De granaat werd in september 2018 bij een woning naar binnen gegooid, terwijl de bewoners thuis waren. Drie mannen zijn eerder veroordeeld voor die meervoudige poging tot moord. Volgens het Openbaar Ministerie was ook de verdachte betrokken bij de aanslag. Hij zou de opdracht hebben gegeven om een granaat naar binnen te gooien en met dat doel een moker hebben geleverd. De verdachte ontkent te hebben geweten van het plan van de aanslag en het feit dat de moker daarvoor gebruikt zou worden.

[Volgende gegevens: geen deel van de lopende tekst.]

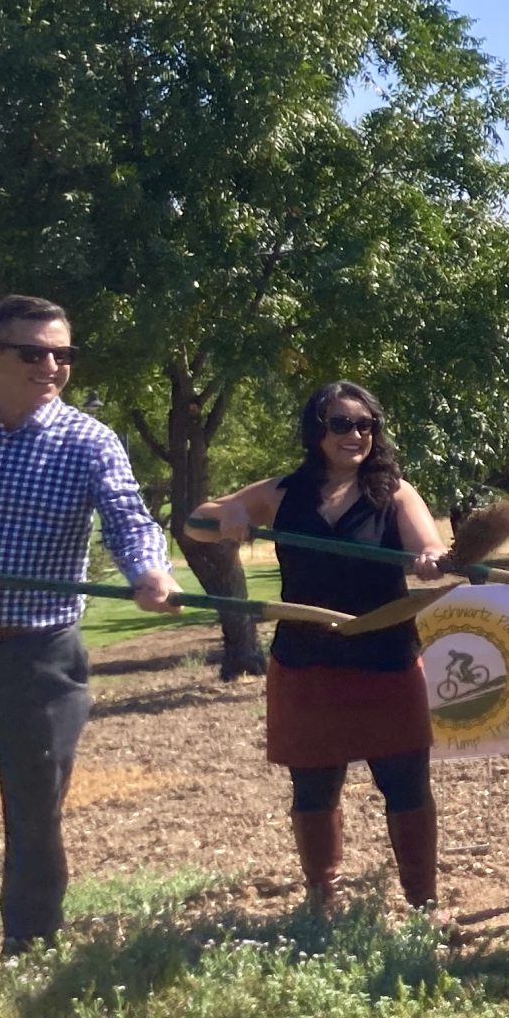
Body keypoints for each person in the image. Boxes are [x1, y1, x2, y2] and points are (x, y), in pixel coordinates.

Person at [0, 295, 180, 999]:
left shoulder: (89, 440)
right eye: (34, 352)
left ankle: (27, 971)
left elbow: (128, 517)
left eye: (63, 354)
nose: (52, 365)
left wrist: (150, 572)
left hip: (40, 661)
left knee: (35, 820)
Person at [193, 383, 451, 912]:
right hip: (306, 663)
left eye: (365, 425)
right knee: (313, 791)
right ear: (317, 431)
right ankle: (322, 902)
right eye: (340, 424)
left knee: (406, 787)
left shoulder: (395, 492)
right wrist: (228, 515)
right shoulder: (284, 492)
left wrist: (429, 558)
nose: (354, 435)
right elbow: (196, 524)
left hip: (386, 659)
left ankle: (423, 905)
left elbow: (429, 545)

Op basis van het dossier stelt de rechtbank vast dat de drie daders eerder die bewuste avond probeerden om een raam van de woning in te slaan. Toen dit mislukte, kregen ze op een afgesproken locatie van de verdachte een moker. Met die moker gingen ze vervolgens terug naar het huis, sloegen een ruit van de voordeur in en gooiden de granaat in de hal naar binnen.
Niet zonder redelijke twijfel
Behalve naar het bovenstaande heeft de rechtbank ook nog gekeken naar zijn mogelijke betrokkenheid bij eerdere brandstichtingen door dezelfde daders die maand. Hoewel er op basis hiervan zonder meer aanwijzingen zijn die erop wijzen dat de verdachte mogelijk wist van de aanslag, kan niet met voldoende zekerheid worden vastgesteld dat hij wist wat de daders met de moker van plan waren.

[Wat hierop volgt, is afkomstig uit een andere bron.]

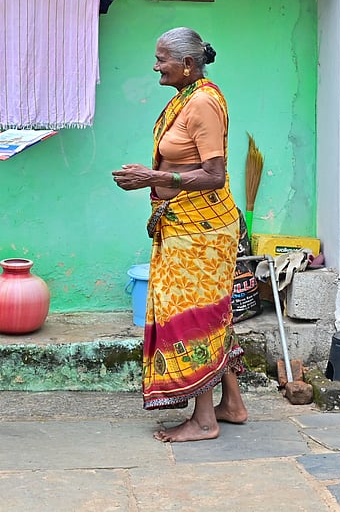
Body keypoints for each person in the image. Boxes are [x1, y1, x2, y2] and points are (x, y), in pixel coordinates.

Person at [112, 26, 249, 442]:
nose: (156, 66)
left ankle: (204, 421)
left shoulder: (202, 102)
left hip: (202, 231)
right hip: (185, 225)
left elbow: (214, 175)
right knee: (211, 311)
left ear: (187, 63)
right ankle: (232, 404)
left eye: (162, 59)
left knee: (191, 317)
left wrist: (153, 177)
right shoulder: (188, 96)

Opgenomen gesprekken tussen de daders wijzen ook niet onomstotelijk op een rol van de verdachte als opdrachtgever van de aanslag. De gesprekken zijn daarvoor te onduidelijk, bij momenten multi-interpretabel en niet volledig. Bovendien mist een groot deel van de communicatie in het dossier omdat gelijktijdig werd gecommuniceerd via Encrochat en de inhoud van die berichten onbekend is. Ook lijkt er gezien de beschreven ontmoetingen van de daders met derden sprake te zijn van mogelijke betrokkenheid van anderen.
Al met al kan de rechtbank niet zonder redelijke twijfel vaststellen dat de verdachte degene was die de opdracht gaf om de granaat de woning binnen te gooien. Hij wordt dan ook vrijgesproken.